Billy gave me a satisfied smile.

"What?" I fell back to his chest.

"For someone second-guessing everything in her life, you seem to have a lot going for you; school, family, beginning a career, girl-boss aspirations." There was a contented tease in his voice.

"You sound smug, considering all that is at the expense of our relationship." I felt myself getting pulled back to the swirl of him. The dizziness made me cling harder to his thick frame.

The dull thud of his coffee mug hitting the nightstand was the only sound before his arms wrapped me up again. "Our relationship seems fine to me. Lil, you're always you; that's why I love you. You don't want someone to hand you the things you want; you don't want the easy path." He kissed the top of my head as I curled deeper into him. "Yes, selfishly, I'd love you to be within arm's reach at all times, but if you were, you wouldn't be you, and then I wouldn't love you."

"Ugh, can you not be perfect?" I tapped his chest again in playful annoyance.

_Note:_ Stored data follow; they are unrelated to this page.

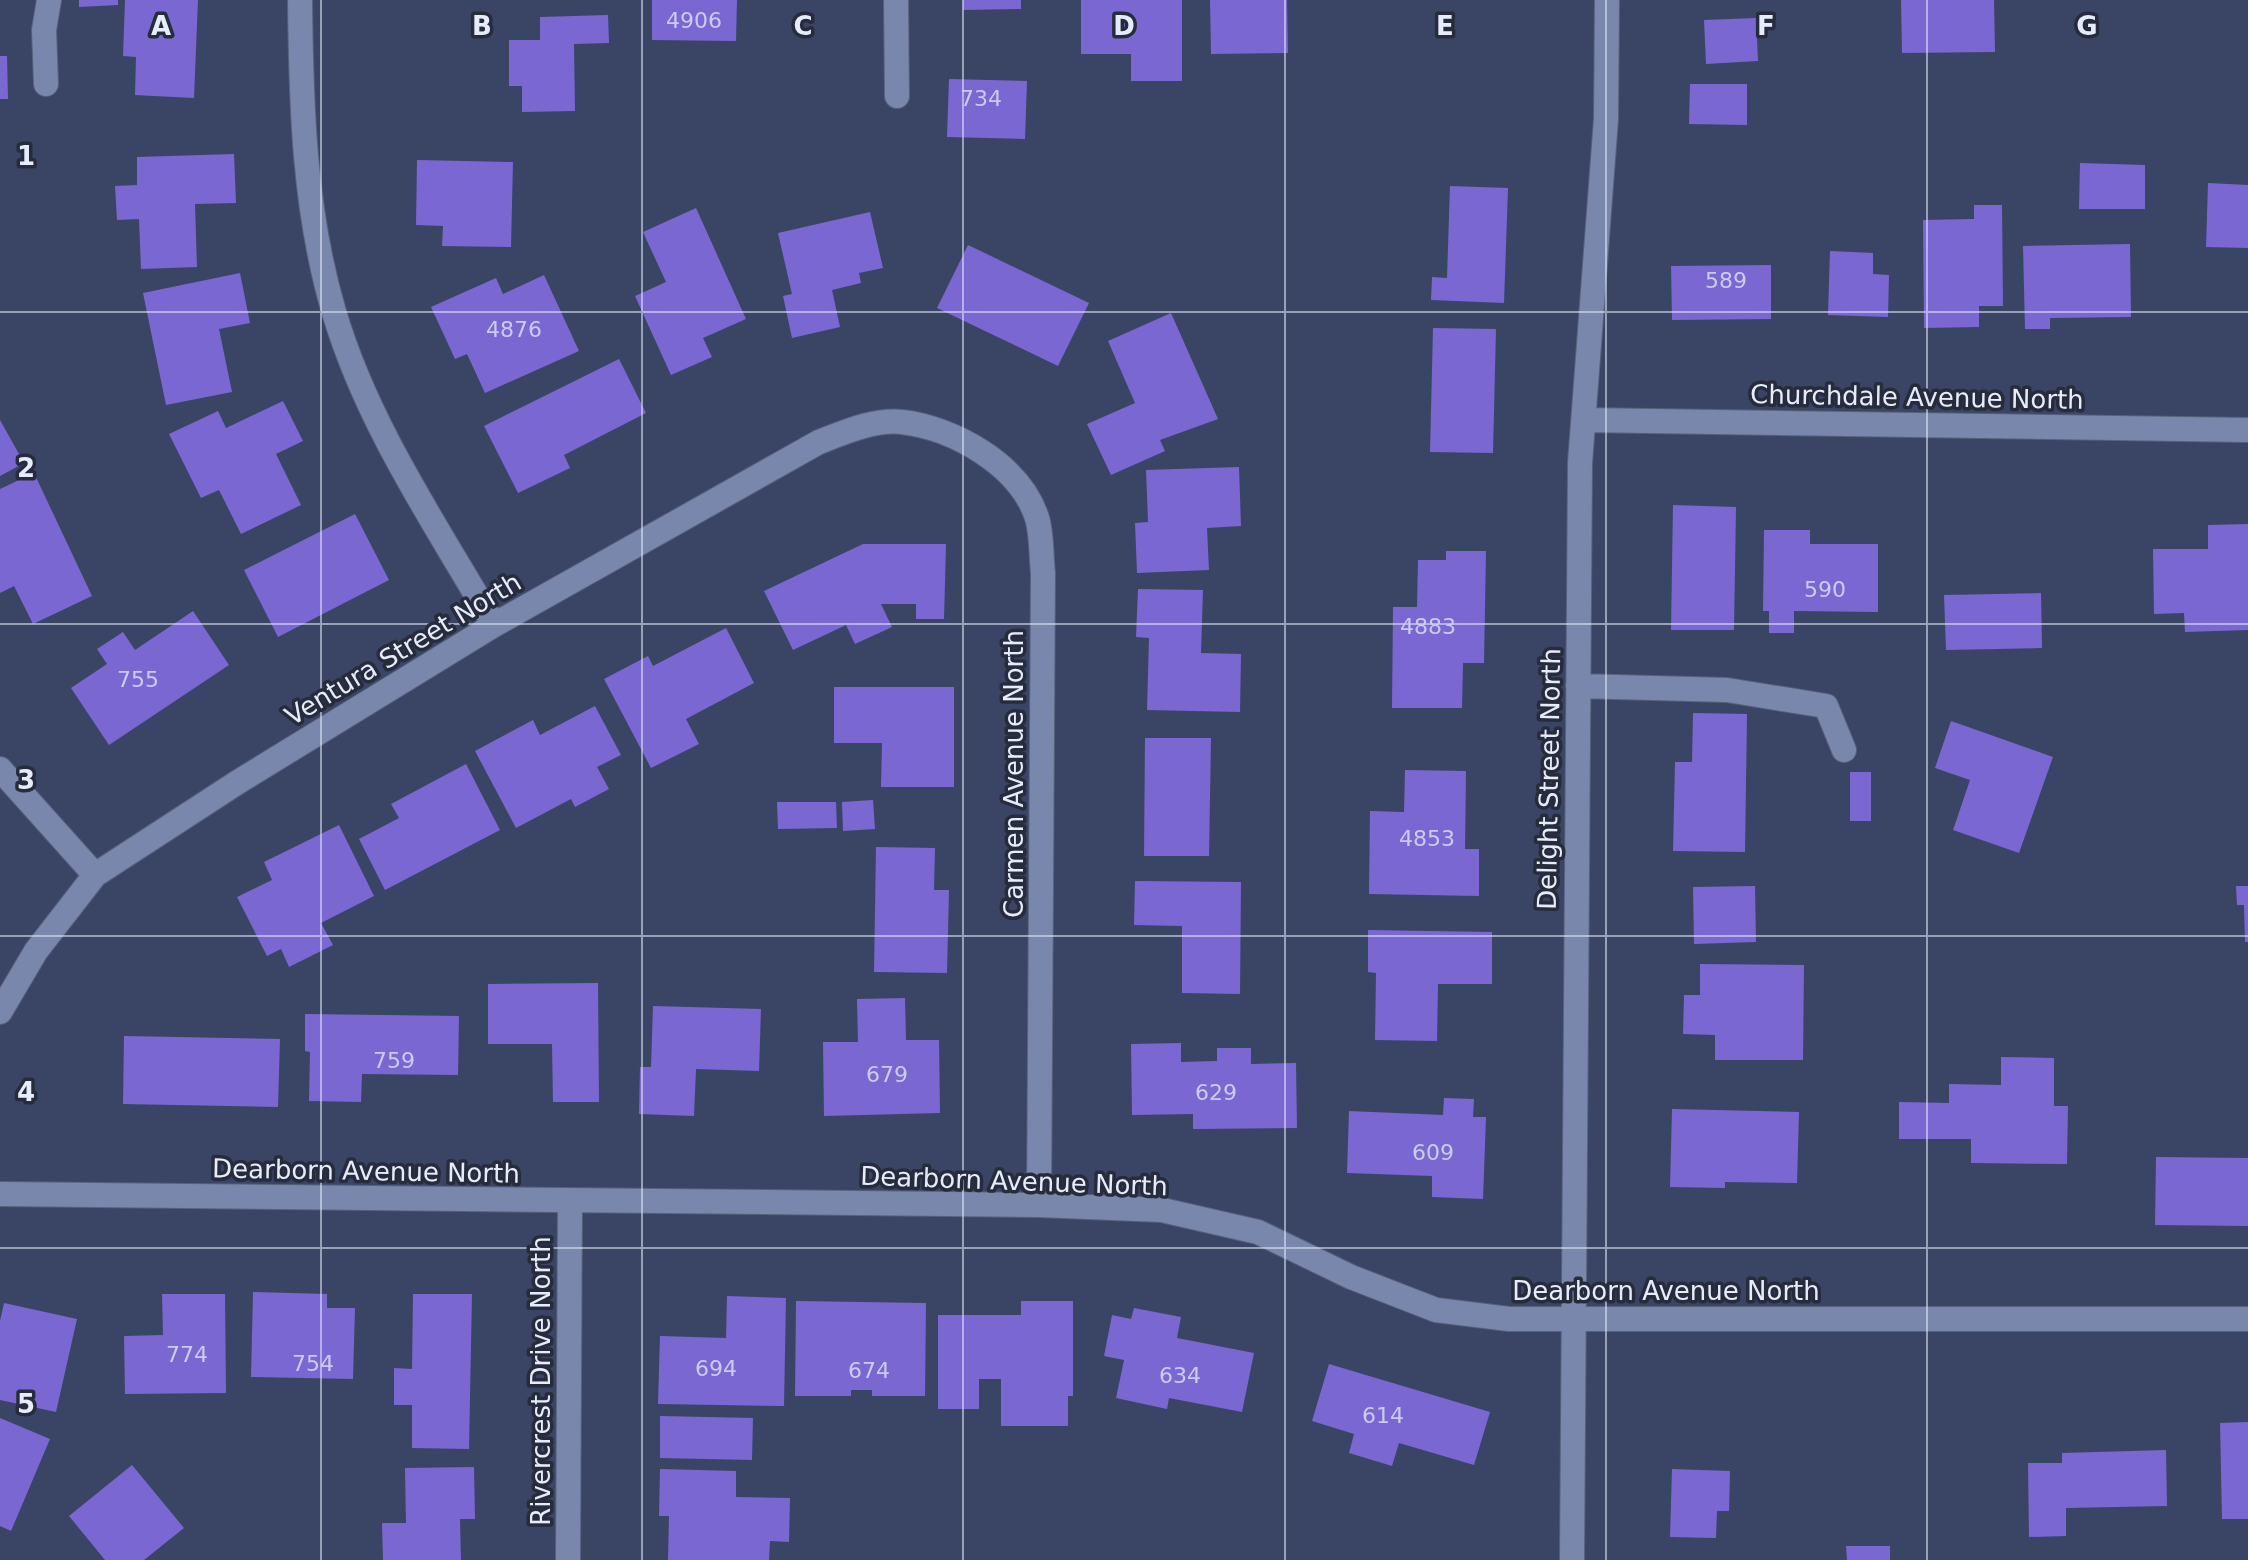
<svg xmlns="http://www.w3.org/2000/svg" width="2248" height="1560" font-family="'DejaVu Sans',sans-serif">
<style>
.building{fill:#7a67d2}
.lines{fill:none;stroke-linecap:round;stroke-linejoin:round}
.minor-casing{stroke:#58617c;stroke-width:26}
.minor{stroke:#7a87ac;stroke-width:24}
.grid{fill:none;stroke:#e6ecfc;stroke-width:2;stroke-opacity:0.55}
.labels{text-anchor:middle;stroke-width:7;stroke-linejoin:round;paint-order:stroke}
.number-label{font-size:22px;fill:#cbcbf2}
.street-label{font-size:26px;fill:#e6ecfc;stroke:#272c3c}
.grid-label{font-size:26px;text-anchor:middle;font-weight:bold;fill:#e6ecfc;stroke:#272c3c;stroke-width:7;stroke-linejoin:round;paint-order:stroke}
</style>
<rect width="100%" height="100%" fill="#3a4566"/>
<path class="building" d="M79,0H118V5L79,7Z
M125,0H198L194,98L135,95L136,57L123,56Z
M652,0H737L736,41L652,40Z
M963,0H1021V9L963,10Z
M1081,0H1182V81H1131V54H1081Z
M1210,0H1287L1288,53L1211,54Z
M1901,0H1994L1995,52L1902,53Z
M608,15L609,43L574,44L575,111L522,112V86H509V40H540V17Z
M1756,18L1758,61L1706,64L1704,20Z
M0,56H7L8,99H0Z
M949,79L1027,81L1025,139L947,137Z
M1690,84H1747V125L1689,124Z
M234,154L236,203L195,204L197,267L141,269L139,219L117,220L115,186L137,185V157Z
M417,160L513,162L511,247L442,246L443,226L416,225Z
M2080,163L2145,165V209H2079Z
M2208,183L2248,185V248L2206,247Z
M1450,186L1508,188L1504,303L1431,300L1432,277L1447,278Z
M1974,205H2002L2003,306H1979V327L1924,328L1923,220L1974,219Z
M696,208L746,319L703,338L712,357L671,375L635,296L666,282L643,232Z
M870,212L883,268L859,273L861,283L832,290L840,327L792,338L783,296L792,294L778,233Z
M2130,244L2131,317L2050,318V329H2025L2023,246Z
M968,245L1089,303L1058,366L937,308Z
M1830,251L1873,253V274L1889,275L1888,317L1828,315Z
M1771,265V319L1672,320L1671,266Z
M240,273L250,323L219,329L232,392L166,405L143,293Z
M544,275L579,351L485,393L467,354L455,359L431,307L496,278L503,294Z
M1171,313L1218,419L1160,440L1165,451L1111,475L1087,424L1135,403L1108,341Z
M1433,328L1496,329L1493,453L1430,452Z
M619,359L646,413L564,455L570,468L518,493L484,426Z
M283,401L303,441L276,454L301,505L241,534L219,490L201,498L169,434L218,411L226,428Z
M0,420L24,463L0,476Z
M1239,467L1241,526L1207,528L1209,570L1137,573L1135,523L1148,522L1146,470Z
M34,473L92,596L33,624L14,586L0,593V489Z
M1673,505L1736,507L1734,630H1671Z
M355,514L389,580L278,637L244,570Z
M2248,524V630L2185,632L2184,613L2154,614L2153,549H2208V525Z
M1764,530H1810V544H1878V612L1794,611V633H1769V611H1763Z
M863,544H946L944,619H916V604H881L892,627L855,644L846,625L793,650L764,591Z
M1446,551H1486L1484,663H1463L1462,708H1392L1393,607H1417L1418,560H1446Z
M1138,589L1203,590L1201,653L1241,654L1240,712L1147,710L1149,638L1136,637Z
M2041,593L2042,648L1946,650L1944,595Z
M193,611L229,665L109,745L71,688L107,664L97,649L123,632L135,650Z
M726,628L754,683L686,719L699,744L651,768L604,679L648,656L653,666Z
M834,687H954V787H881L882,743H834Z
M595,706L621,755L597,767L609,789L575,807L571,799L516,828L475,751L533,720L540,735Z
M1693,713L1747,714L1745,852L1673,851L1675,762H1692Z
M1951,721L2053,757L2019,853L1953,830L1970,780L1935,768Z
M1145,738H1211L1209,856H1144Z
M466,764L500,830L385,890L359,839L399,818L391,804Z
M1405,770L1466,771L1465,849H1479V896L1369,894L1370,811L1404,812Z
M1850,772H1871V821H1850Z
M873,800L875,829L843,831L842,802Z
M777,802H836L837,828L778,829Z
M339,825L374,896L321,923L333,945L289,967L281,949L267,956L237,897L272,880L264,862Z
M876,847L935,848L934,890H949L947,973L874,972Z
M1135,881L1241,882L1240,994L1182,993V926L1134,925Z
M1755,886L1756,942L1694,944L1693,887Z
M2236,886H2248V942H2245L2244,905H2237Z
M1368,930L1492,932V984H1438L1437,1041L1375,1040L1376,973L1368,972Z
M1700,964L1804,965L1803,1060H1715V1035L1683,1034L1684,995H1700Z
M598,983L599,1102H553L552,1044H488V984Z
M905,998L906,1040H939L940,1113L824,1116L823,1042H858L857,999Z
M653,1006L761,1009L759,1071L696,1069L694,1116L639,1114L640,1067H651Z
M305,1014L459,1016L458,1075L362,1074L361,1102L309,1101L310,1052L305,1051Z
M124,1036L280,1039L278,1107L123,1104Z
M1181,1043V1062L1217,1061V1048H1251V1064L1296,1063L1297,1128L1193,1129V1114L1132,1115L1131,1044Z
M2001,1057L2054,1058V1106H2068L2067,1164L1971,1163V1139H1899V1102L1949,1103V1084L2001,1085Z
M1444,1098L1474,1099L1473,1117H1486L1483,1199L1432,1197V1176L1347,1173L1349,1111L1443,1115Z
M1672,1109L1799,1112L1797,1183L1725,1182V1188L1670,1187Z
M2156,1157L2248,1158V1226L2155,1225Z
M253,1292L327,1294V1308H355L353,1379L251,1377Z
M162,1294H225L226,1393L125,1394L124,1336L163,1335Z
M413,1294H472L469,1449L412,1448V1405H394V1368L412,1369Z
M727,1296L786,1298L784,1406L658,1404L660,1336L726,1338Z
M796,1301L926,1303L925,1396H872V1390H851V1396H795Z
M1021,1301H1073V1396H1068V1426H1001V1379H979V1409H938V1315H1021Z
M4,1303L77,1319L56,1412L0,1400V1321Z
M1134,1308L1181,1317L1177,1338L1254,1353L1242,1412L1169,1398L1167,1409L1116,1398L1124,1360L1104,1356L1112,1315L1131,1319Z
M1329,1364L1490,1412L1474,1465L1399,1443L1392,1466L1349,1453L1354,1434L1312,1421Z
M660,1416L753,1418L752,1460L660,1458Z
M0,1418L50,1439L11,1531L0,1526Z
M2248,1422V1519H2222L2220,1423Z
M2166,1450L2167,1506L2066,1508V1536L2029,1537L2028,1463H2062V1453Z
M132,1465L184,1528L144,1560H105L69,1516Z
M474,1467L475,1519H460L461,1560H383L382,1523H406L405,1468Z
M660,1469L736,1471V1497L790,1498L789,1542L770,1541L769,1560H668L669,1516H659Z
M1672,1469L1730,1471L1729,1511H1717L1716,1538L1670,1537Z
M1846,1546H1890V1560H1847Z"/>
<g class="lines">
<defs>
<path id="minor" d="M300,0C301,105 304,211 334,312C367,424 436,525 494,625
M896,0L897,96
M46,84L44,30L49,0
M1585,420L2248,430
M1578,686L1727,690L1826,706L1844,750
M0,769L95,875
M0,1012L36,951L95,875L238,782L494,625L819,442C845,432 874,419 902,422C954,428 1020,465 1037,518C1042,534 1041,556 1043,573L1039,1205
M0,1194L1039,1205L1162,1210L1258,1232L1351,1277L1436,1310L1509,1319H2248
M568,1560L570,1202
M1572,1560L1580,463L1606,119L1607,0"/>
</defs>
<use href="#minor" class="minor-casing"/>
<use href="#minor" class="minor"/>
</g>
<path class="grid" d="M321,0V1560M642,0V1560M963,0V1560M1285,0V1560M1606,0V1560M1927,0V1560M0,312H2248M0,624H2248M0,936H2248M0,1248H2248"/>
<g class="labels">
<g class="number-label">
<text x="694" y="28">4906</text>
<text x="981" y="106">734</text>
<text x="1726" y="288">589</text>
<text x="514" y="337">4876</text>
<text x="1825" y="597">590</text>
<text x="1428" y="634">4883</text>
<text x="138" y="687">755</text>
<text x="1427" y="846">4853</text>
<text x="394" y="1068">759</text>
<text x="887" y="1082">679</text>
<text x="1216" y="1100">629</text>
<text x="1433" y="1160">609</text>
<text x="187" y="1362">774</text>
<text x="313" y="1371">754</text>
<text x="716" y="1376">694</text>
<text x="869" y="1378">674</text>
<text x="1180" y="1383">634</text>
<text x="1383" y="1423">614</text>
</g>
<g class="street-label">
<text transform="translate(1917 397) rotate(1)" y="9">Churchdale Avenue North</text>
<text transform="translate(403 649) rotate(-31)" y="9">Ventura Street North</text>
<text transform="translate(1014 774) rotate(-90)" y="9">Carmen Avenue North</text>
<text transform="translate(1549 779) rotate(-89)" y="9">Delight Street North</text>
<text transform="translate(366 1171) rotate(1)" y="9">Dearborn Avenue North</text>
<text transform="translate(1014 1181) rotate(2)" y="9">Dearborn Avenue North</text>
<text x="1666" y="1300">Dearborn Avenue North</text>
<text transform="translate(541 1381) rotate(-90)" y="9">Rivercrest Drive North</text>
</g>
</g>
<g class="grid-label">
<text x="161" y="35">A</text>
<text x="482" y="35">B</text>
<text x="803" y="35">C</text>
<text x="1124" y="35">D</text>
<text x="1445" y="35">E</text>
<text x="1766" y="35">F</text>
<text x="2087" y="35">G</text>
<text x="26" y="165">1</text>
<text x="26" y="477">2</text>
<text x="26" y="789">3</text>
<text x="26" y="1101">4</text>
<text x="26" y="1413">5</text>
</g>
</svg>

"It's a blessing and a curse." He pulled me higher on his chest as he sunk into the pillow.

"What happened to you and Sarah?" I settled my head on his shoulder and watched his neck muscles twitch with every slight move.

Billy's chest heaved at the sudden change of topics. "We just weren't right, I guess." I let his words linger in the air to see if he would say more, but he didn't elaborate.

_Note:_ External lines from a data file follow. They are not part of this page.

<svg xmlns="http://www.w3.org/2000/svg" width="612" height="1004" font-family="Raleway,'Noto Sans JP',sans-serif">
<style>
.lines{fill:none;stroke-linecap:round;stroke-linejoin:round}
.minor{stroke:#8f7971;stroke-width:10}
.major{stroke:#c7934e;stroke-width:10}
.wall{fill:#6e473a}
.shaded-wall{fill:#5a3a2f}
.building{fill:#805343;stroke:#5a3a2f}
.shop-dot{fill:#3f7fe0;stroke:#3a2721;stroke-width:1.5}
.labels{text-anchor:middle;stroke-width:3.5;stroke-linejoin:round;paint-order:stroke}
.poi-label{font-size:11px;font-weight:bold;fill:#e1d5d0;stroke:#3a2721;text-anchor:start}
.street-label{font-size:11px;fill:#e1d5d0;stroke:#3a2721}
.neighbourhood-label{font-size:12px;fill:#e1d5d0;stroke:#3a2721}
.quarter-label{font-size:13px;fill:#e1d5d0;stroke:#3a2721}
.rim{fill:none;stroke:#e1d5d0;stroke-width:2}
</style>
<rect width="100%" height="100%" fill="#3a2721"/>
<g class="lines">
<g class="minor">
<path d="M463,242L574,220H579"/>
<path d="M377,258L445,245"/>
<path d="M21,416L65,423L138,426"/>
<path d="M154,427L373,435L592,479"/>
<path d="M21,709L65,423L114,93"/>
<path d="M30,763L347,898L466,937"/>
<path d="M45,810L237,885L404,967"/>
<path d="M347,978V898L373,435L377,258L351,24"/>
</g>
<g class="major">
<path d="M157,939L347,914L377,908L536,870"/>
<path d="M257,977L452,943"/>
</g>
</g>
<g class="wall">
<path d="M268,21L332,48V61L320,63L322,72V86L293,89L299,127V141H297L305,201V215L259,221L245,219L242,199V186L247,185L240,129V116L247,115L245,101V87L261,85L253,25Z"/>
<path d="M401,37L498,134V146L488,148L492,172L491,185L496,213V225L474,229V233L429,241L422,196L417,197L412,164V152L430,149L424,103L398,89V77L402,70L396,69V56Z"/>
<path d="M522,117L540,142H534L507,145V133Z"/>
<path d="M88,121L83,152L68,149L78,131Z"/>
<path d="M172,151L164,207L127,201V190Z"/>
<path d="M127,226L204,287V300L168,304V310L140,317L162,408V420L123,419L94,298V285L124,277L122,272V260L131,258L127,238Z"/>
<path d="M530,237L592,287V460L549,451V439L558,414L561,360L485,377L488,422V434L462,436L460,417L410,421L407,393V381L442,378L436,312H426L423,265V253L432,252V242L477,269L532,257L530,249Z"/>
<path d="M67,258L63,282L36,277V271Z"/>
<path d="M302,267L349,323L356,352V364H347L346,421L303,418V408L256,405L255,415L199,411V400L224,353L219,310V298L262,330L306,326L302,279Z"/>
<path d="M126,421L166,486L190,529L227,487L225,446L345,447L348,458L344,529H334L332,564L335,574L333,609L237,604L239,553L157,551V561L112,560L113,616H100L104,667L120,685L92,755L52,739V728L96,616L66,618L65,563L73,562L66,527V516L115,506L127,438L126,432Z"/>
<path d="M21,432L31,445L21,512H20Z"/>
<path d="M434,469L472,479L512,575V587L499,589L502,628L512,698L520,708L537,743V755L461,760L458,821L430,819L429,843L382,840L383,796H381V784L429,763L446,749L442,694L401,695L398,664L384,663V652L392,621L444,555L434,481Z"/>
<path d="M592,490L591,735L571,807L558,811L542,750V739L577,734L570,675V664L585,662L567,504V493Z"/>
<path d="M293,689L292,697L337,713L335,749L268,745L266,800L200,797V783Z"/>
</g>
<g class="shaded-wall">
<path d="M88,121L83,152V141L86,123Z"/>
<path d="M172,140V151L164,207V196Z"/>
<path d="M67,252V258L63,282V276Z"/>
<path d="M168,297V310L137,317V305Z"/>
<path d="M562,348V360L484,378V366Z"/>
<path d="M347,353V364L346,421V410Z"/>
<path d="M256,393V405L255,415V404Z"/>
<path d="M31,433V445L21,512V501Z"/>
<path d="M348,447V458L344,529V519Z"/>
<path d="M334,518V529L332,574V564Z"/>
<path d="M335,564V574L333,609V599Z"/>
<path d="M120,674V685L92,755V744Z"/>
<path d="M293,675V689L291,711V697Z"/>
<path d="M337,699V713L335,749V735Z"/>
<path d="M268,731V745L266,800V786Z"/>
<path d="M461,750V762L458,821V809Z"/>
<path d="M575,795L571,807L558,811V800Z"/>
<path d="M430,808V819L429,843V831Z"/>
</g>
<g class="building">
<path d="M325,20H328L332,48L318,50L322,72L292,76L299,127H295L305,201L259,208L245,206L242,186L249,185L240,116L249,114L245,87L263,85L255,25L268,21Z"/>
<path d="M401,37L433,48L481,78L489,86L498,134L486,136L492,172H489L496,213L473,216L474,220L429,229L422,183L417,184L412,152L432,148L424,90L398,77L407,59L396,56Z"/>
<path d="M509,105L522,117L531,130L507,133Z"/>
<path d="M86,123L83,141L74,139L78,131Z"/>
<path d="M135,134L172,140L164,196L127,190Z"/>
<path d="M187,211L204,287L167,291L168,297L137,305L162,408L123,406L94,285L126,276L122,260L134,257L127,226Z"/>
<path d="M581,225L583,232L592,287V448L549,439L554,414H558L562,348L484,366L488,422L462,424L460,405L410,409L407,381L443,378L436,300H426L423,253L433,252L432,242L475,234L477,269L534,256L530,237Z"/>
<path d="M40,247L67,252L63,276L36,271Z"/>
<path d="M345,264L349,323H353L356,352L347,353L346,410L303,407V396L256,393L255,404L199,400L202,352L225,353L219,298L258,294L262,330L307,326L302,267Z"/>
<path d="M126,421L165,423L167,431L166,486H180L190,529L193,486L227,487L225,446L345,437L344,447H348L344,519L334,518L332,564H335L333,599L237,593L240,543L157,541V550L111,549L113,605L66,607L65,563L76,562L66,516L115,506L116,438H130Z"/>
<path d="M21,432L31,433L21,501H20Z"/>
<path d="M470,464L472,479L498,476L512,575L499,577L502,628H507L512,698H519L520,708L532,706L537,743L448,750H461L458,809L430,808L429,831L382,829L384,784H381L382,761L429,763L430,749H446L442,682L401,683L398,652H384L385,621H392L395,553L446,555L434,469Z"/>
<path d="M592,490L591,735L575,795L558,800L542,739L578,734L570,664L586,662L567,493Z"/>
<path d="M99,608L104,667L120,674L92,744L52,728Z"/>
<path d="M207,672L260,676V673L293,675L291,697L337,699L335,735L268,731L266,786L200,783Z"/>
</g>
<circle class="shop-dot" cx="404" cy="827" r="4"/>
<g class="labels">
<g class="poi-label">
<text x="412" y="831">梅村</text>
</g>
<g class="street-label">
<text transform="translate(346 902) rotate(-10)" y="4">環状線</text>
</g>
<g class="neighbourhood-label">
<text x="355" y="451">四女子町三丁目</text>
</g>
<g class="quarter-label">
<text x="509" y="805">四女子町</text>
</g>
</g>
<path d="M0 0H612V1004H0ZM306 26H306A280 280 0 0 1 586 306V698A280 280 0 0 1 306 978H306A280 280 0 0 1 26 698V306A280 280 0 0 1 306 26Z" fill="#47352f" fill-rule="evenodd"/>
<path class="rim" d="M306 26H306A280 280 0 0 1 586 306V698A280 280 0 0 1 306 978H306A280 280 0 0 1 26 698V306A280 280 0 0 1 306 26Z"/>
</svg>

"Wait, you were going to tell me about Tim and Tess!" The sudden need for the update raised my voice louder than necessary.

"Oh right, he has a whole New Year's Eve plan. He wanted to wait until it was a smaller circle of friends."

"She's going to say yes. I mean, she has stuck with him for well over a year. If she were going to run from his crazy, she would've by now." I rested my chin on his chest so I could meet his eyes.

"I know this, and you know this, but Tim doesn't seem to think it's such a lock." Billy let a finger twitch my nose as he spoke.

"That's probably a good thing. If he didn't feel like she was too good for him, she wouldn't be good enough for him. Love is about a leap of faith."

"Very true," Billy murmured.

"I'm sorry." I let my face fall to his chest.

"You have nothing to apologize for." He smiled, but no dimples pricked his cheeks.

"Oh, I forgot," I admitted, eager to change the conversation.

"What?" There was a low level of panic in his voice.

"Your mom is making French toast. We should probably get downstairs before Tim eats it all." I winced at the idea that we may already be too late.

"Shit, get off me." He playfully tossed me off him and popped up. I watched him tug on a t-shirt before he turned to extend a hand to me. I took it and let him pull me up to his side. As easy as the snow falling outside, our lips met for a soft, warm kiss. As quickly as it happened, it was over, and we were heading downstairs hand in hand, but it wasn't just the two of us; Sam was suddenly at the front of my mind.